Researchers have learned in other contexts that metabolites in an organism can call for a release of serotonin, which is found in the gut lining as well as the brain. Carey's lab is exploring whether the varyingly dominant bacteria in the squirrel's gut might direct cells to turn on certain hormones at crucial times in the hibernation process.

Scientists have only recently begun to realize the importance of gut bacteria to an animal's overall health.

"The early views on any microorganisms were very negative, as in, ‘How do we get rid of them?’ But the ones that live with us have been with us since the beginning; they've evolved with us, and we have to give them their due," Carey said.

She is delighted with the collaborative nature of the work her lab is doing, with UW specialists in metabolomics—notably Fariba Assadi-Porter and metagenomics and microbiology authority Garret Suen—pitching in with knowledge and resources. "I could never do all this myself," she said.

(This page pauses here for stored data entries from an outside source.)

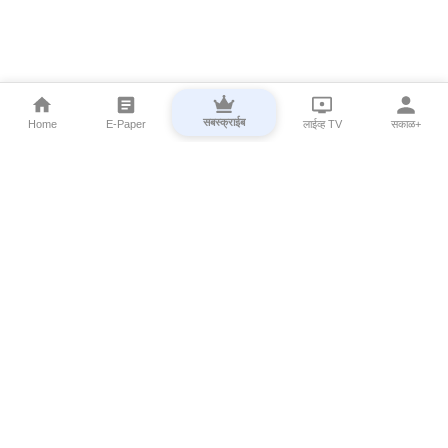
सबस्क्राईब
Home
E-Paper
लाईव्ह TV
सकाळ+
⌄
Marathi News
⌄
About Esakal
⌄
Digital Products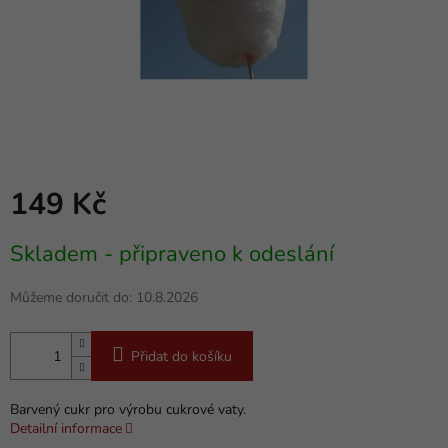
149 Kč
Měrná
Skladem - připraveno k odeslání
cena:
Můžeme doručit do:
10.8.2026
Přidat do košíku
Barvený cukr pro výrobu cukrové vaty.
Detailní informace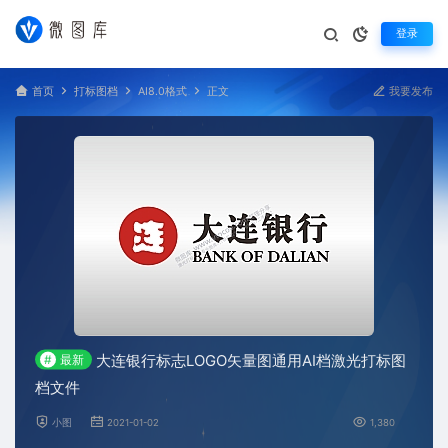
登录
首页
打标图档
AI8.0格式
正文
我要发布
大连银行标志LOGO矢量图通用AI档激光打标图
#
最新
档文件
小图
2021-01-02
1,380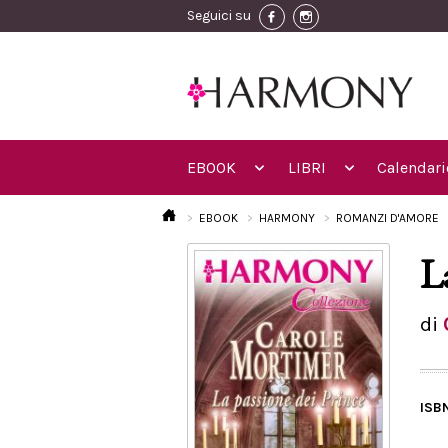
Seguici su
EBOOK
LIBRI
Calendari
EBOOK
HARMONY
ROMANZI D'AMORE
L
di
ISB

Carey’s desire to be a scientist was "innate." She originally wanted to be a veterinarian, but said she should have known better when, even as a little girl spending time with friends on the Long Island Sound, she caught killifish to "play veterinarian" and promptly cut them open to see what was inside

At the State University of New York at Binghamton, at a time when it was uncommon for undergraduate students to conduct research of their own, Carey was "enthralled" to hear her  science teachers talk in class about their research with animals. Just those conversations pushed her to get her PhD in zoology from the University of California at Davis.

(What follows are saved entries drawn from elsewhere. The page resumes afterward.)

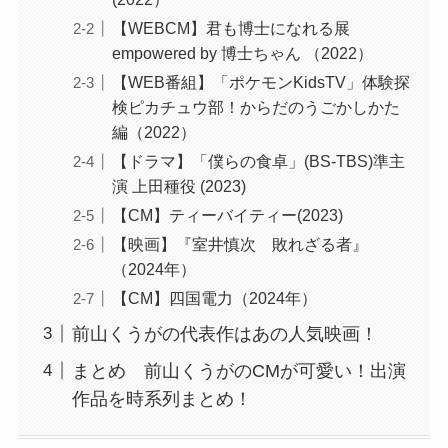
【WEBCM】君も博士になれる展
empowered by 博士ちゃん （2022）
【WEB番組】「ポケモンKidsTV」体験探
検ピカチュウ部！からだのうごかしかた
編（2022）
【ドラマ】「僕らの食卓」(BS-TBS)準主
演 上田種役 (2023)
【CM】ティーバイティー(2023)
【映画】『室井慎次 敗れざる者』
（2024年）
【CM】四国電力（2024年）
前山くうがの代表作はあの人気映画！
まとめ 前山くうがのCMが可愛い！出演
作品を時系列まとめ！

Carey studied adaptations among marmots in the White Mountains of California in a post-doctoral study she loved, in part because it was "in the natural world," at high altitudes, where food can be scarce. She then signed on as a basic scientist in the UW Veterinary School. She also has an appointment in pediatrics in the UW Medical School for her study of the digestive systems of baby pigs, which she said is very informative about human babies.

One of Carey's favorite responsibilities is her role as the director of the Biotron, "global biology in a box." The facility, which was built on the UW campus 50 years ago by the National Science Foundation, can simulate all kinds of climates in dozens of environmentally controlled rooms—the tropics, the arctic, the prairie, the desert.

"I couldn't do my work without it," she said. As the longest-term user, at more than two decades, she figured it made sense for her to oversee the facility. "I always wanted to be the director of a field station. So now I am, but the field is on the inside of a building."